Microsoft have just released the latest Digital Defence Report, and the findings are not great. The report is one which Microsoft produces annually and this latest one covers the period from July 2022 through to June 2023.

In this latest report, the results show that there aren’t many new issues, but more that the ones we already know about are simply getting worse.

Ransomware operators are shifting heavily toward hands on keyboard attacks, using living‑off‑the‑
land techniques and remote encryption to conceal their tracks, and exfiltrating data to add pressure
to their ransom demands. And cybercriminals are improving their ability to impersonate or compromise legitimate third parties, making it even harder for users to identify fraud until it’s too late.

The State of Cybercrime – Microsoft Digital Defense Report 2023

Key findings from the report

The report splits the results into multiple sections, but some key figures show that:

  • Ransomware
    • 80-90% of all successful ransomware attacks occur via unmanaged devices
    • 70% of organisations suffering human-operated ransomware have fewer than 500 employees
    • Password-based attacks are the most common way organisations get breached
    • Human-operated ransomware attacks increased by more than 200%
  • Nation-state
    • Nation-state attacks have moved from destructive attacks to espionage
    • Russian state-sponsored attacks use a diverse set of methods to target NATO member states
    • Russian threat groups using influence tactics to sow distrust against Ukranians
    • Chinese cyber-attackers carry out some of the most sophisticated attacks
    • North Korean attackers favour supply chain attacks via known supply chain compromises
    • Iranian cyber attacks leverage cloud technologies, and are the quickest to utilise new vulnearbilities
    • 41% of threat notifications sent by MS to customers went to CNI organisations
  • IoT
    • Of the 78% of IoT devices with known vulnerabilities, 46% cannot be patched
    • 25% of IoT devices on customer networks use unsupported systems
    • Attacks against open source software has increased by 742% since 2019
    • 57% of devices using legacy software have over 10 known vulnerabilities
  • General
    • 17% of attacks utilised known Remote Management and Monitoring (RMM) tools
    • Phishing campaigns increase in sophistication
    • 90% of phishing campaigns involve social engineering
    • 156,000 Business Email Compromise (BEC) attacks seen daily
    • 4,000 password attacks blocked every second by MS systems (30B per month)
    • 6,000 MFA fatigue attacks seen per day
    • MS observed 158 million cases of user password reuse in June 2023
    • 1,700 DDoS attacks per day mitigated
    • 20% increase in DDoS-for-hire services

Privileged position

Microsoft are in a very privileged position to produce an accurate view of the world of cyber attacks due to the sheer amount of data they receive.

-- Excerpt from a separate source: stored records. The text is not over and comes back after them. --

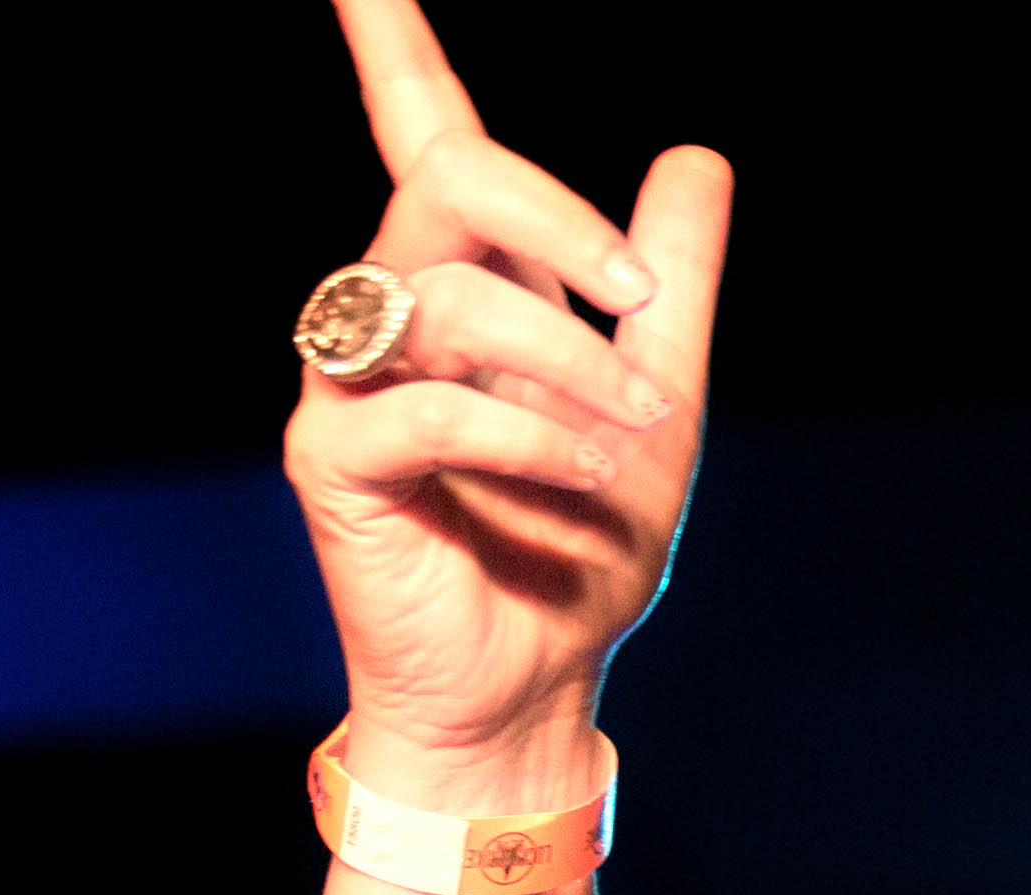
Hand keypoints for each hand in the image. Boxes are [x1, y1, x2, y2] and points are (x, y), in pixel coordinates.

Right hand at [283, 0, 730, 803]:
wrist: (538, 693)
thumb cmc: (582, 557)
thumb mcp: (660, 408)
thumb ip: (670, 288)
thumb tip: (697, 156)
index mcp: (467, 286)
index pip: (427, 137)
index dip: (395, 47)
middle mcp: (395, 312)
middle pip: (443, 179)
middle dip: (560, 223)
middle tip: (641, 301)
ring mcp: (352, 382)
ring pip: (445, 294)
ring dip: (570, 359)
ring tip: (639, 436)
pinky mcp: (334, 459)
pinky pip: (425, 408)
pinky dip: (526, 435)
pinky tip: (588, 478)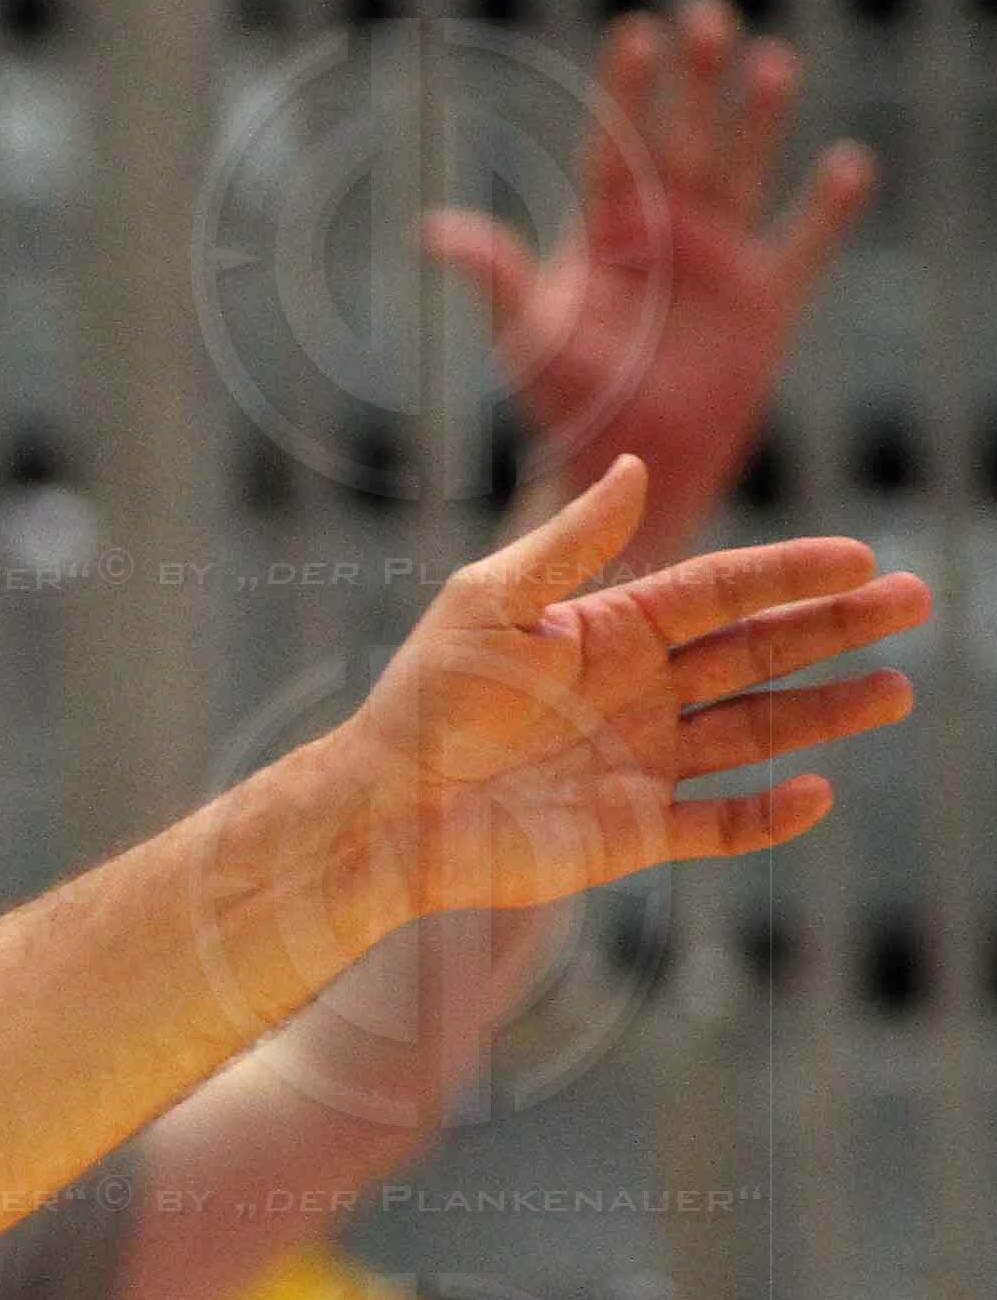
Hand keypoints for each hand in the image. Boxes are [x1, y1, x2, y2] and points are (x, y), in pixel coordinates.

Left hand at [305, 455, 923, 928]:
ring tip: (896, 690)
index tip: (862, 558)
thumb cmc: (425, 703)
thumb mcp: (489, 606)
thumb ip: (569, 546)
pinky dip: (768, 815)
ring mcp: (642, 763)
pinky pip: (719, 825)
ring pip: (757, 733)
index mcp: (610, 631)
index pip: (721, 592)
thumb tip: (634, 466)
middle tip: (917, 602)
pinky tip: (818, 790)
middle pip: (759, 653)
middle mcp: (639, 692)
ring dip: (827, 712)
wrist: (382, 813)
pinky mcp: (632, 833)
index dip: (791, 574)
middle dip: (835, 629)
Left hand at [425, 0, 874, 568]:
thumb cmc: (563, 402)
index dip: (627, 89)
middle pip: (685, 139)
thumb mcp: (526, 334)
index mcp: (607, 232)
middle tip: (707, 17)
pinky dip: (828, 209)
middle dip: (696, 81)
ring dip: (759, 119)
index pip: (617, 144)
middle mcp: (668, 232)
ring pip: (746, 170)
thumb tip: (430, 231)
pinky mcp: (768, 301)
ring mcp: (723, 261)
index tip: (635, 30)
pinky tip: (847, 165)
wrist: (619, 467)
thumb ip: (495, 275)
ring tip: (770, 61)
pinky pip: (806, 245)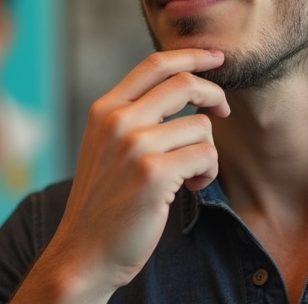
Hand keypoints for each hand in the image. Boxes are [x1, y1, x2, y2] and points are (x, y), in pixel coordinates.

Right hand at [11, 49, 228, 303]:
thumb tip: (181, 87)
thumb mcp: (105, 146)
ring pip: (201, 126)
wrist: (84, 251)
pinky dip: (207, 172)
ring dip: (208, 151)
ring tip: (191, 174)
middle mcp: (117, 121)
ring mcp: (135, 145)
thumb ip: (131, 115)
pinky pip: (205, 155)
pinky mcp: (154, 174)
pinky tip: (190, 187)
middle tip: (223, 110)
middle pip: (184, 83)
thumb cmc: (104, 201)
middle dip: (214, 94)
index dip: (192, 56)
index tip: (216, 58)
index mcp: (104, 109)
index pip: (154, 64)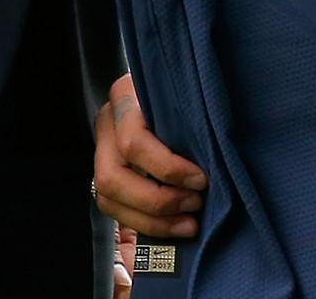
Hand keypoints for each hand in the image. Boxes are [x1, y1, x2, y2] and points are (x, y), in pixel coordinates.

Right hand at [92, 73, 204, 241]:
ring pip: (108, 199)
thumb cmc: (186, 95)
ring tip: (188, 223)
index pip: (133, 142)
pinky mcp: (107, 175)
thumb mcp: (188, 98)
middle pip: (112, 178)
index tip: (201, 179)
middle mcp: (106, 124)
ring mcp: (102, 151)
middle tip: (194, 203)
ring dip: (152, 221)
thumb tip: (213, 169)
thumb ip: (193, 123)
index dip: (167, 168)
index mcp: (125, 97)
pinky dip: (146, 225)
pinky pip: (115, 210)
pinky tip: (174, 226)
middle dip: (157, 201)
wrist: (171, 89)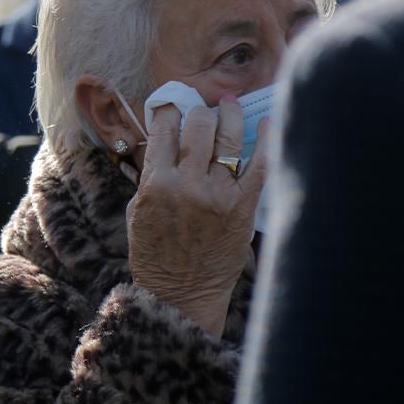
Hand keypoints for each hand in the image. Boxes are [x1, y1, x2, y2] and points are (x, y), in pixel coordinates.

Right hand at [126, 95, 267, 338]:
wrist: (180, 296)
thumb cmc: (155, 255)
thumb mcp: (137, 211)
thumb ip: (151, 175)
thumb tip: (164, 139)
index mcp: (155, 184)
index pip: (164, 128)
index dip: (170, 110)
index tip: (175, 107)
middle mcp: (187, 185)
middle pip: (199, 125)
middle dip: (201, 112)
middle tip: (204, 112)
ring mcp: (218, 195)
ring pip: (228, 137)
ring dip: (230, 116)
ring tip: (230, 107)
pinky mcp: (243, 208)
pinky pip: (260, 164)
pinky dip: (266, 139)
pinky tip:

10,000 security experts analyze over 65 trillion signals each day with the help of AI, and Microsoft Threat Intelligence teams track hundreds of threat actor groups worldwide. The Microsoft security ecosystem includes more than 15,000 security partners with specialized solutions, while the global open community of security researchers and testers contribute to bug bounties and security challenges.

Microsofts unique vantage point for cyber security research

Must do better

The report highlights that 99% of the issues faced by companies can be mitigated by well-established cyber-hygiene processes.

  1. Enable Multi-factor authentication (MFA)
  2. Apply principles of Zero-Trust
  3. Use Extended Detection and Response (XDR) and antimalware
  4. Keep systems up to date
  5. Protect data everywhere

The report also highlights the fact that the cyber security industry as a whole is so fragmented, not enough collaboration is happening that would allow for experts to fully utilise the vast amount of data available to help improve security on a global scale.

The report hopes that the new Cybercrime Atlas will maximize global data collection while ensuring intelligence is thoroughly cleansed, enriched, and vetted by experts from diverse industries.

The Cybercrime Atlas is an initiative from the World Economic Forum (WEF) to map activities of cybercriminals and create a database that can be used by law enforcement across the world to disrupt the cyber-criminal ecosystem.

The Cybercrime Atlas officially launched in February 2023 in a partnership between WEF and Banco Santander, Fortinet, Microsoft, and PayPal.

All the information collected is investigated to find the single source of truth, cull out the noise and have human verified intelligence.

The aim is to build a comprehensive picture of the cybercrime landscape covering criminal operations, shared infrastructure, and networks.